Zwycięstwa Polek w czwartek i piątek
- Kwalifikacja do World Seven Series w zeszłym roku uciekła nam sprzed nosa, więc w tym roku determinacja jest o wiele większa, choć nie tylko nasza. Rywalki też będą przygotowane najlepiej jak to możliwe. Zarówno my, jak i one walczymy o marzenia, bo tak można nazwać to, po co tu przyjechałyśmy - mówiła przed turniejem zawodniczka reprezentacji Polski Małgorzata Kołdej (za stroną internetową Polskiego Związku Rugby).
Na potwierdzenie tych słów Biało-Czerwone w czwartek i piątek notowały wyłącznie zwycięstwa. W fazie grupowej nasze zawodniczki w pokonanym polu zostawiły Paragwaj (15:7), Hongkong (31:0) i Kolumbię (26:19). Z kolei w ćwierćfinale Polki ograły reprezentantki Madagaskaru 19:5.
Nieudana sobota polskich rugbystek
Seria zwycięstw naszej drużyny zakończyła się niestety po rywalizacji ćwierćfinałowej.
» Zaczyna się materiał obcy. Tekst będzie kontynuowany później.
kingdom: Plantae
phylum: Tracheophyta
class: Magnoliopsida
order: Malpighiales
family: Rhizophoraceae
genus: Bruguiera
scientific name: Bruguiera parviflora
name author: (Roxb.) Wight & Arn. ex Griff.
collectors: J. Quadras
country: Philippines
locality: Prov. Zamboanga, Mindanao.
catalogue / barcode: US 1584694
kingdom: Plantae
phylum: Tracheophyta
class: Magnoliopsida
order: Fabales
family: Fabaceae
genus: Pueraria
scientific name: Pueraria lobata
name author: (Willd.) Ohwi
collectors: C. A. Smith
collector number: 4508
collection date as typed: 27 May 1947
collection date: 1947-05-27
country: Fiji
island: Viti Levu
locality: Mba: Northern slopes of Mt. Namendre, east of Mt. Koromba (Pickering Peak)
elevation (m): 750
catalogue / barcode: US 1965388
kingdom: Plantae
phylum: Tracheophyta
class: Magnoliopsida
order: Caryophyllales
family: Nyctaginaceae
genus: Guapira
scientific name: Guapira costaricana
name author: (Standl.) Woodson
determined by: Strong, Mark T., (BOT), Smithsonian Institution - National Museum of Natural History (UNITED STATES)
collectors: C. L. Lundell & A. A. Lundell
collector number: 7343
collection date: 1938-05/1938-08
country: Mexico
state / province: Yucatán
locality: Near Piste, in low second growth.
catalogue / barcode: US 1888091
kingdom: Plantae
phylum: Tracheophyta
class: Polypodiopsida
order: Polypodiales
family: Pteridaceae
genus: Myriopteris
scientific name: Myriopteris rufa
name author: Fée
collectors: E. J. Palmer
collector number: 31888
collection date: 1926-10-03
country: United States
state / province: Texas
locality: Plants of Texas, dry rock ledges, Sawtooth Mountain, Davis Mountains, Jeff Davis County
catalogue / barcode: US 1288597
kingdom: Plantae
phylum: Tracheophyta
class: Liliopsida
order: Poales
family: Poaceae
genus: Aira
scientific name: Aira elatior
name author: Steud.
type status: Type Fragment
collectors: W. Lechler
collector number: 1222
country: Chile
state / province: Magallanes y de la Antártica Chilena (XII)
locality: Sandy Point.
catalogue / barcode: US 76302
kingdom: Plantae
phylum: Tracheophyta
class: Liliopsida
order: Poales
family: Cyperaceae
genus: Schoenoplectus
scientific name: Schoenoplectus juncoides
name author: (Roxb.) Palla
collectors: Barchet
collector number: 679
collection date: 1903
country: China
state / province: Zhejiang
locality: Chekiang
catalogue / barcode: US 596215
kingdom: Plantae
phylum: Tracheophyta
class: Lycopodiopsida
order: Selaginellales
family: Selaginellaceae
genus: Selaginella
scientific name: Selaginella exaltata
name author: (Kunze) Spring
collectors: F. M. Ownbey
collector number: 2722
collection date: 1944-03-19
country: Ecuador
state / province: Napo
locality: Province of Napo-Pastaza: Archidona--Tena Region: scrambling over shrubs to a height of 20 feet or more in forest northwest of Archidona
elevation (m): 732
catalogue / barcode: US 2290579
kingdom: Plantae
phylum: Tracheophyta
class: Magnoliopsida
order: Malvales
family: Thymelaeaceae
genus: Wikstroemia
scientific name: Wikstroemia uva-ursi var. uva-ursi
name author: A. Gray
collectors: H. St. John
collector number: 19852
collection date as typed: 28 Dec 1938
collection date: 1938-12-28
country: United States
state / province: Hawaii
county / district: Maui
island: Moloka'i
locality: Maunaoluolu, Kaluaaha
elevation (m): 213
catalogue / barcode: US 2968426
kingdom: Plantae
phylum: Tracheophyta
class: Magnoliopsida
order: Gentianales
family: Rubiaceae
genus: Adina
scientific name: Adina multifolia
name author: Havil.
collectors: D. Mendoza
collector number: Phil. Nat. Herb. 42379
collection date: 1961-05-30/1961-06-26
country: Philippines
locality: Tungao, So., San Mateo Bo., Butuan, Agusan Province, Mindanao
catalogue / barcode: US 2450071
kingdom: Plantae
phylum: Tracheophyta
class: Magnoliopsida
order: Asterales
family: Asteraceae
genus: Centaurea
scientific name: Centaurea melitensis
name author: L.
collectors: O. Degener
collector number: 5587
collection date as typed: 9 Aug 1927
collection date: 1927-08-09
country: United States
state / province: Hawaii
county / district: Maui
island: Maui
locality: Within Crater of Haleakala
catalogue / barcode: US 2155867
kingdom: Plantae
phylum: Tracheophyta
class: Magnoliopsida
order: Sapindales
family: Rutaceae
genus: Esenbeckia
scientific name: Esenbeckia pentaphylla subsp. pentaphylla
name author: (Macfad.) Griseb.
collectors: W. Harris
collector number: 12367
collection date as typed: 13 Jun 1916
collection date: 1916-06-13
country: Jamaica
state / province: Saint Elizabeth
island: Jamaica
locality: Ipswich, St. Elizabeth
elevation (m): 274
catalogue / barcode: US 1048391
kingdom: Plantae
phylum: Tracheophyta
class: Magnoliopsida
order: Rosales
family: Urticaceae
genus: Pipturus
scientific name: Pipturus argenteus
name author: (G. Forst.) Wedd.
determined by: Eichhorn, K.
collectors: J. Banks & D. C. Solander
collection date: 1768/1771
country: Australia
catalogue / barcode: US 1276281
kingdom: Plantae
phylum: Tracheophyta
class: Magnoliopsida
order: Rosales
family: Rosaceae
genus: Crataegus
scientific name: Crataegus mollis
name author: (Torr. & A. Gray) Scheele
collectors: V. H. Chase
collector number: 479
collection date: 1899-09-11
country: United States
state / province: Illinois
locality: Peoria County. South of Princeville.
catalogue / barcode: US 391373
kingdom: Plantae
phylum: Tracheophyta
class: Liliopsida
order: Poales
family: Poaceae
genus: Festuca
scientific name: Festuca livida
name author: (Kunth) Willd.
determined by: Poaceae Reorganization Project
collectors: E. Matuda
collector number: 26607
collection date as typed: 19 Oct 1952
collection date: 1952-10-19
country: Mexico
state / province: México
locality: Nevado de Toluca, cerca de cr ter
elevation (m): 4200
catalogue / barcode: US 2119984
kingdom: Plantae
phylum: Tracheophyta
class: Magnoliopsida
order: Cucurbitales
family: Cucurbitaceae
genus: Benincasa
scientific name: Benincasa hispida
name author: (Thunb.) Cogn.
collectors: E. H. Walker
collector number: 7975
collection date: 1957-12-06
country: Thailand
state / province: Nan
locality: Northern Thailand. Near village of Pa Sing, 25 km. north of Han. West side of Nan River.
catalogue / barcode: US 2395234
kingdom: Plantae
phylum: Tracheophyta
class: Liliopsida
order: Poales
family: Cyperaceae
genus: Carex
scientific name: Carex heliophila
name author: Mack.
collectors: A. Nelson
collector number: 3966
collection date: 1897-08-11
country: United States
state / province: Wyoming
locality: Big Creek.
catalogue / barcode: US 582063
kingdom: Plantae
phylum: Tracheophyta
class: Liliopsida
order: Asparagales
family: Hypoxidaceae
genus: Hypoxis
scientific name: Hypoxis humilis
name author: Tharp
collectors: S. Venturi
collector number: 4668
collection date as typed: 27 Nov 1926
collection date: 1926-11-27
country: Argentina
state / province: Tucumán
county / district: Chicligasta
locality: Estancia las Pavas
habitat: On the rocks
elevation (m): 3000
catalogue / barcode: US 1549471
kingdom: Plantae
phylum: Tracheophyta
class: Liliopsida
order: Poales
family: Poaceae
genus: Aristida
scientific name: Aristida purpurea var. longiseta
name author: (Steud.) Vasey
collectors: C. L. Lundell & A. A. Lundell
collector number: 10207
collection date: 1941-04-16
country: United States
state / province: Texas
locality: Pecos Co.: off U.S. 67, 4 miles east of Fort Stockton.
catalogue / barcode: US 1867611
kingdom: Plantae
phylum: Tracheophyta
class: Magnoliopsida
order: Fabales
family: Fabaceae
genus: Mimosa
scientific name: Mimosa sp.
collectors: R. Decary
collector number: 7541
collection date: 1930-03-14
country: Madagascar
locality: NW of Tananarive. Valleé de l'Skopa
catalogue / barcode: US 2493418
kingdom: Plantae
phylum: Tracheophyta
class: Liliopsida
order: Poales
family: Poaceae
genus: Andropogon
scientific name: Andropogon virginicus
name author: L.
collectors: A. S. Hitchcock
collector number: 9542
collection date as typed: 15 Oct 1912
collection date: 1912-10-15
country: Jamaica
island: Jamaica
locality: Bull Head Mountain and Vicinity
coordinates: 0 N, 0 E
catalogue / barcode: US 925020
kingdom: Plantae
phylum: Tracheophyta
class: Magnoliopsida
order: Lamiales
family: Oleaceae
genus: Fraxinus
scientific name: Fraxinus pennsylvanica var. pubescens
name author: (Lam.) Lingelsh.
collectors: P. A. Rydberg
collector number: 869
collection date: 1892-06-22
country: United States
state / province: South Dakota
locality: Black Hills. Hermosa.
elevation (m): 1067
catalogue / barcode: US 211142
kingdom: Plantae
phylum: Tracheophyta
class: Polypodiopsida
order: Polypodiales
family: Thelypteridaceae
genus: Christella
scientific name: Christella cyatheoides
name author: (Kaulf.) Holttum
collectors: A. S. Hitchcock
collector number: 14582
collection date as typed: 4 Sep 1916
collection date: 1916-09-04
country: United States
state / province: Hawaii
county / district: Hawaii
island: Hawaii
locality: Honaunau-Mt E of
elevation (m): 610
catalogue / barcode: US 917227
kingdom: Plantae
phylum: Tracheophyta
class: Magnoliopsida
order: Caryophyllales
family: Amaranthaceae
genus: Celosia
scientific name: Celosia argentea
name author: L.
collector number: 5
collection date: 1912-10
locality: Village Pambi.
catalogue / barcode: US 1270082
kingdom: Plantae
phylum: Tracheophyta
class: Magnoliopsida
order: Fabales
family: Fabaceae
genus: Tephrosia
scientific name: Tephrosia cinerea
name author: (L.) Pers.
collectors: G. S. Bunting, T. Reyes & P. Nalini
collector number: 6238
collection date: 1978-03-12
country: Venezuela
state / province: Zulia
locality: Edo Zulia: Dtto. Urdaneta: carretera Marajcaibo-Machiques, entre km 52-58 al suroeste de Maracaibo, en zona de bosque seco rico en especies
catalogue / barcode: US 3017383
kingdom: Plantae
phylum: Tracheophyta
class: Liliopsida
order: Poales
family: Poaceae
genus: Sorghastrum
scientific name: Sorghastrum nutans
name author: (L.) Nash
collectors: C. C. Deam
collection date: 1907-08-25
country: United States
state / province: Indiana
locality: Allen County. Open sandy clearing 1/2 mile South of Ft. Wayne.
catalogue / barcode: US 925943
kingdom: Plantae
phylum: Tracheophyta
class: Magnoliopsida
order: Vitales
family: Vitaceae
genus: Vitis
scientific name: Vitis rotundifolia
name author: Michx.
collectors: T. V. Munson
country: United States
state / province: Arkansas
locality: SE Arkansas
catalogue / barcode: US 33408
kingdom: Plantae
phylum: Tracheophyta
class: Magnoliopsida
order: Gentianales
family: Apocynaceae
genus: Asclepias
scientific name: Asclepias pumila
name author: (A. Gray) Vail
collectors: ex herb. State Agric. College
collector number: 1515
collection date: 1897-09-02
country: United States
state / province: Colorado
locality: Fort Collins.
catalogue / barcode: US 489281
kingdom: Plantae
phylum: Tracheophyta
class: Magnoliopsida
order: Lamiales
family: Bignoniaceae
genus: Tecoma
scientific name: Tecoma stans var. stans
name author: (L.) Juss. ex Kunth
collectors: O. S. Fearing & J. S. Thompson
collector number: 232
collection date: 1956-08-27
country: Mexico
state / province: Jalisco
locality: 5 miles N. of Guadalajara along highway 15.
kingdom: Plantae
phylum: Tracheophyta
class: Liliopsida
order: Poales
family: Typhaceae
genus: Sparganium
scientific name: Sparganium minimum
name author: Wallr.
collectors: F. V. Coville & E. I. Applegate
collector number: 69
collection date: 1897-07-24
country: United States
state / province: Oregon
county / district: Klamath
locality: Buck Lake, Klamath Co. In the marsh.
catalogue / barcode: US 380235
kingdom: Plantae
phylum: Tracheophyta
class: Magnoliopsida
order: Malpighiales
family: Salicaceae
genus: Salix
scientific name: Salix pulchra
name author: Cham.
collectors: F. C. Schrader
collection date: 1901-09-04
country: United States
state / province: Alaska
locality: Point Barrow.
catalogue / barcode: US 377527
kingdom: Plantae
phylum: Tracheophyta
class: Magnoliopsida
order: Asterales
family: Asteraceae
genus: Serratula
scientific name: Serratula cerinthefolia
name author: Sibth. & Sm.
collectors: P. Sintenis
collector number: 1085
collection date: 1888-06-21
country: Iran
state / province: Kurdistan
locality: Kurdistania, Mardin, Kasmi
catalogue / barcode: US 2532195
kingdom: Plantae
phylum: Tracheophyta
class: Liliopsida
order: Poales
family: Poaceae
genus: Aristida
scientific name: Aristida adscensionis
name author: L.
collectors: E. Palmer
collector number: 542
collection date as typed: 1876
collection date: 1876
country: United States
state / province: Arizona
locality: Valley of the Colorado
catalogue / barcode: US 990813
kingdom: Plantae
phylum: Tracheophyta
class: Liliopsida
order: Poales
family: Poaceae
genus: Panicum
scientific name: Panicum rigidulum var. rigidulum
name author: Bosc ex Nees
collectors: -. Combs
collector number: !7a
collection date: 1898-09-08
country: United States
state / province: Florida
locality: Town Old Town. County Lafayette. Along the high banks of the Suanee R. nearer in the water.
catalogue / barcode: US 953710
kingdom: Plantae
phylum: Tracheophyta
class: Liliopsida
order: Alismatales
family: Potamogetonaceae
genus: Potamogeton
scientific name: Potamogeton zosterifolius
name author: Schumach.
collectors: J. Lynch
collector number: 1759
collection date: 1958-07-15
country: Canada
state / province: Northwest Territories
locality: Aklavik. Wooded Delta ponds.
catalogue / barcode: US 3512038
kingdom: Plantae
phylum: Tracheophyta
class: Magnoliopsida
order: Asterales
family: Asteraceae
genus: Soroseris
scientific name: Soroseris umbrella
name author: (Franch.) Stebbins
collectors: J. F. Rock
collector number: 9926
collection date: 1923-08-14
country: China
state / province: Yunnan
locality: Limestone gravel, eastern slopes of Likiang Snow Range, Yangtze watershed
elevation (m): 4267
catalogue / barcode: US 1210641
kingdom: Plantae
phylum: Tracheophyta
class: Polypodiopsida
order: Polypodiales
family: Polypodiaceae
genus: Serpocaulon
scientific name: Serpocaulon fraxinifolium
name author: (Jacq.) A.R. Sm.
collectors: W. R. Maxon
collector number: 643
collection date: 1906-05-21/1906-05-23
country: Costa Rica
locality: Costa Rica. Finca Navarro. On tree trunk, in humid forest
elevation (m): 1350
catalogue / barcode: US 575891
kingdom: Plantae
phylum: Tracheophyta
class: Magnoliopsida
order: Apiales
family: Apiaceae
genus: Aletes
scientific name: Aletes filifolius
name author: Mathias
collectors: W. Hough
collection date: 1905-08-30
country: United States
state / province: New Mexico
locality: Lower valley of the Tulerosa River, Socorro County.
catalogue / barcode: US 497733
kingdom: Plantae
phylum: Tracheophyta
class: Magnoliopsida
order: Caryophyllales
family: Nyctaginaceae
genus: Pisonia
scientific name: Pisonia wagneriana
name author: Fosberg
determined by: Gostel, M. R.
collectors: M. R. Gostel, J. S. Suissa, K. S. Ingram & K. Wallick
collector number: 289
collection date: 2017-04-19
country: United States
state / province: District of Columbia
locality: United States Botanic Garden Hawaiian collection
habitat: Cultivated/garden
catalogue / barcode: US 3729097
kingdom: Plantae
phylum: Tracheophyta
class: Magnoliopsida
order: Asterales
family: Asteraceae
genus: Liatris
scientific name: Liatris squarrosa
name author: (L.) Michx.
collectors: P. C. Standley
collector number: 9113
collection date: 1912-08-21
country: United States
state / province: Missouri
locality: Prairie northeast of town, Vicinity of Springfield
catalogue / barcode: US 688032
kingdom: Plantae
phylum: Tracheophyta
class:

W sobotnim meczu, którego stawką był awans do finału, Biało-Czerwone przegrały z Belgijkami 19:24, z kolei w spotkaniu o miejsce na najniższym stopniu podium lepsze okazały się Chinki, które zwyciężyły 14:10.
Czwarta lokata co prawda nie pozbawia Polek szans na wywalczenie awansu do World Rugby Sevens Series, teraz jednak nasze zawodniczki nie tylko muszą same zanotować za tydzień idealny występ w drugim kwalifikacyjnym turnieju, ale też liczyć na korzystne rozstrzygnięcia, a więc niezbyt wysokie lokaty głównych konkurentek.